Text provided ::

After decades of underachievement, Margaux realizes its full potential.
Margaux is one of the four great wine communes of Bordeaux’s Haut-Médoc district. Margaux, along with Pauillac, Saint-Estèphe and Saint-Julien, are on Bordeaux’s Left Bank—in other words, the area just west of the Gironde estuary. The wines of Margaux are among the best Cabernet-based wines in all of France, and, indeed, the world.
Margaux is the southernmost of the Haut-Médoc appellations, and arguably the most exciting. This is the place to come for sophisticated Bordeaux packed with elegantly perfumed Cabernet, supplemented with Merlot and Cabernet Franc. The wines are deceptively easy to drink young—that is, until you find Margaux that are 15 and 20 years old and still taste fresh. Prices have not kept pace with the vastly improved quality of many of Margaux’s chateaus, often making wines from the commune great values.
From the mid-80s to the early 90s, the quality of wine coming out of Margaux was hit or miss. The problems were the usual ones: lack of investment, high yields in the vineyards, and not enough control in the cellars. At the time, wines from Margaux could not command the high prices of the wines from Pauillac or Saint-Julien to the north.
“The image of Margaux, in general, was suffering,” says Paul Pontallier, director of Château Margaux. “A lot of people were told their wines were too delicate, too fine. Now, while fineness is the heart of Margaux, you can add strength to the wine without losing it. This is what has happened in Margaux.” This change couldn’t have happened in a less prepossessing place. Only a 30-minute drive from the center of Bordeaux, the village of Margaux is not much to look at. There’s a bank, a post office, a small store, a couple of cafés, a restaurant and a hotel. There’s one straggling main street, some apartment blocks, a train station and a typical French water tower. The town’s population is only 1,387, yet it possesses one of the wine world’s greatest names.

Problems to solve ::
1) In the text about Margaux, which three other communes are named with it as the great wine communes of the Haut-Médoc?
2) Write a continuation of the text about Margaux, starting after its last sentence.
The entries after this point are separate material, unrelated to the text about Margaux.

Human pose keypoint data ::

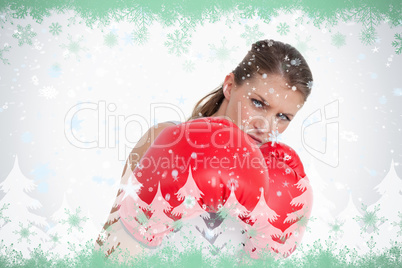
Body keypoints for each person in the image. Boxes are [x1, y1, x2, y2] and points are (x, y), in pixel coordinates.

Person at [94, 39, 313, 260]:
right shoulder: (163, 139)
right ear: (229, 86)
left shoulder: (280, 176)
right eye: (258, 103)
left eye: (282, 117)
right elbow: (104, 254)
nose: (265, 126)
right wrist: (142, 227)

Written responses ::
1) Pauillac, Saint-Estèphe and Saint-Julien.

2)
|The Margaux Name Game|
· The Classics
Château Giscours Château d’Issan Château Labegorce-Zédé
Château du Tertre
· Most Improved
Château Brane Cantenac
Château Labegorce Margaux
· Ones to watch
Château La Gurgue
Château Paveil de Luze
· Best Values
Château La Bessane
Château Deyrem Valentin
Château Haut Breton Larigaudière
Château La Tour de Mons
· Second Wines from the Big-
Main chateau names are in parentheses.
Le Baron de Brane (Brane-Cantenac)
Brio du Château Cantenac-Brown (Cantenac-Brown)
Pavillon Rouge du Château Margaux (Margaux)
Les Charmes de Kirwan (Kirwan)
Les Remparts de Ferrière (Ferrière)
Château de l’Amiral (Labegorce-Zédé)
Château Cordat (Monbrison)
First among the classified growths is Château Margaux. The only estate in Bordeaux to lend its name to an appellation, Château Margaux dominates both by the size and splendor of its buildings, and by the fact that its wines are reference points for other Margaux estates. Under the ownership of the Mentzelopoulos family and the direction of Paul Pontallier, Château Margaux produces superlative wines. Its 2000 rated a perfect 100 points on release; the 2001 isn’t far behind.
Pontallier knows exactly why Château Margaux is so special. “It’s a simple formula,” he explains. “You need, first of all, a privileged site, but then the management of the vineyard is a prerequisite. Once you have perfectly ripe grapes coming from a wonderful place, the rest is relatively easy.” Careful grape selection, including thinning the crop before harvest, is also essential. Only the best parcels go into the finished “first” wine of the chateau, what in Bordeaux is called the grand vin. Much of the rest goes into a “second,” lesser-quality, but still very good, wine. At Château Margaux, that wine is called Pavillon Rouge du Château Margaux.
Every major Margaux chateau has a second wine. Pontallier says “every time we make a step foward in terms of quality, it means there is less grand vin. But over the long term—and in Margaux ‘long-term’ is measured in decades—strict selection is good.” It’s also good, he adds, for the quality of Pavillon Rouge.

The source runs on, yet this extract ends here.